(PASSAGE TO READ begins)

State governments have several options for how they might handle information technology in a tight budget year, said Chris Dixon, NASCIO's digital government coordinator. Governors and state legislators might make across-the-board cuts, break multiyear funding into annual requests or make selective cuts on a program-by-program or project-by-project basis, he said.
"[Each] state will likely use a combination of approaches," Dixon said.
Some state CIOs said they will be looking for contractors that are able to provide self-funded models that minimize program costs, and for opportunities to share system components among states to offset costs.
NASCIO is hoping that code sharing, or reuse, among states can bring down the cost for rolling out e-government, said Dixon.
The states that will be most likely to sustain existing technology initiatives are the ones that have a cabinet-level CIO who is empowered to make critical decisions, said Thom Rubel, program director for state information technology at the National Governors Association.
Twenty-five states have CIOs that report directly to the governor, while 24 states have CIOs that report to either a staff, legislative or cabinet-level officer, according to NASCIO. Hawaii, the remaining state, is moving toward a CIO-type structure.

(PASSAGE TO READ ends)
(PROVIDED MATERIAL begins)

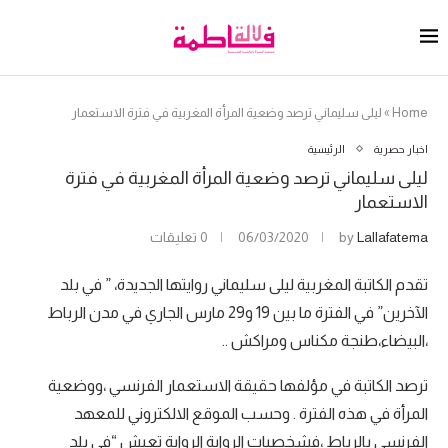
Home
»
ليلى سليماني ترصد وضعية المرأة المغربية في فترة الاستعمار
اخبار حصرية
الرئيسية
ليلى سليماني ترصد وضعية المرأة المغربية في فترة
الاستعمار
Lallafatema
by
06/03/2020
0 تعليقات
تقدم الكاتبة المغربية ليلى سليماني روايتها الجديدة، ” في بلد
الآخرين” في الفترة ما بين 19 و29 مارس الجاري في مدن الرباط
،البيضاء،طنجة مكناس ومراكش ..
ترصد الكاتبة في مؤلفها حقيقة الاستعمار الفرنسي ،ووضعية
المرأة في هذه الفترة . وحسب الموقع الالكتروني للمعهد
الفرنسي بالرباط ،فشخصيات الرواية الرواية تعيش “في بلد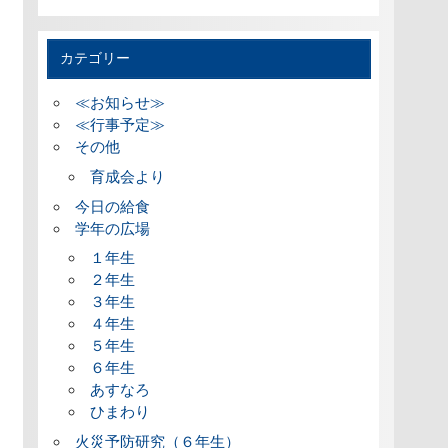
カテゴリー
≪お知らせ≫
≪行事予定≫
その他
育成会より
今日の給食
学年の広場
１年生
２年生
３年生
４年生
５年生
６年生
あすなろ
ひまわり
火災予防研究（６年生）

(PROVIDED MATERIAL ends)
(PROVIDED MATERIAL begins)

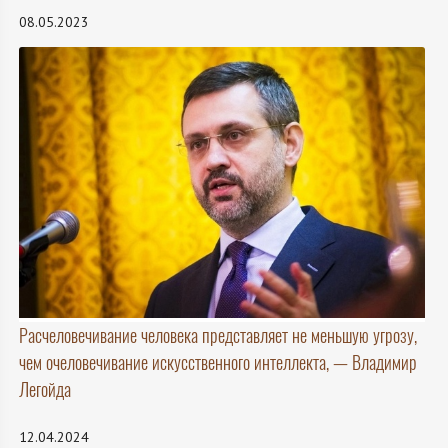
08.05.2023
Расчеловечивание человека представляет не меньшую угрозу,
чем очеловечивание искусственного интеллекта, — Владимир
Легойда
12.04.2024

(PROVIDED MATERIAL ends)
(PROVIDED MATERIAL begins)

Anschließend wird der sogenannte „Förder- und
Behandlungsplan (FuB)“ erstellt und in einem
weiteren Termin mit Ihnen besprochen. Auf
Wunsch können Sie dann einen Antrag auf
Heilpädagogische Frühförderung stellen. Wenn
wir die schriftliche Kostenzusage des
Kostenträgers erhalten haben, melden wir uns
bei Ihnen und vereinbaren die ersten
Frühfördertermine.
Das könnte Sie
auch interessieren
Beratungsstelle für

(PROVIDED MATERIAL ends)

• _PROBLEM 1_
Answer these from the passage on state IT budgets:
(a) What is Chris Dixon's role at NASCIO?
(b) How many states have CIOs who report directly to the governor?
(c) At the National Governors Association, what program is Thom Rubel director for?
• _PROBLEM 2_
Quote the passage on state IT budgets word for word, starting at "State governments have" and ending at "basis, he said.".
The data has nothing to do with this.

• _RESPONSE BOX 1_
(a) Digital government coordinator
(b) Twenty-five
(c) State information technology

• _RESPONSE BOX 2_
State governments have several options for how they might handle information technology in a tight budget year, said Chris Dixon, NASCIO's digital government coordinator. Governors and state legislators might make across-the-board cuts, break multiyear funding into annual requests or make selective cuts on a program-by-program or project-by-project basis, he said.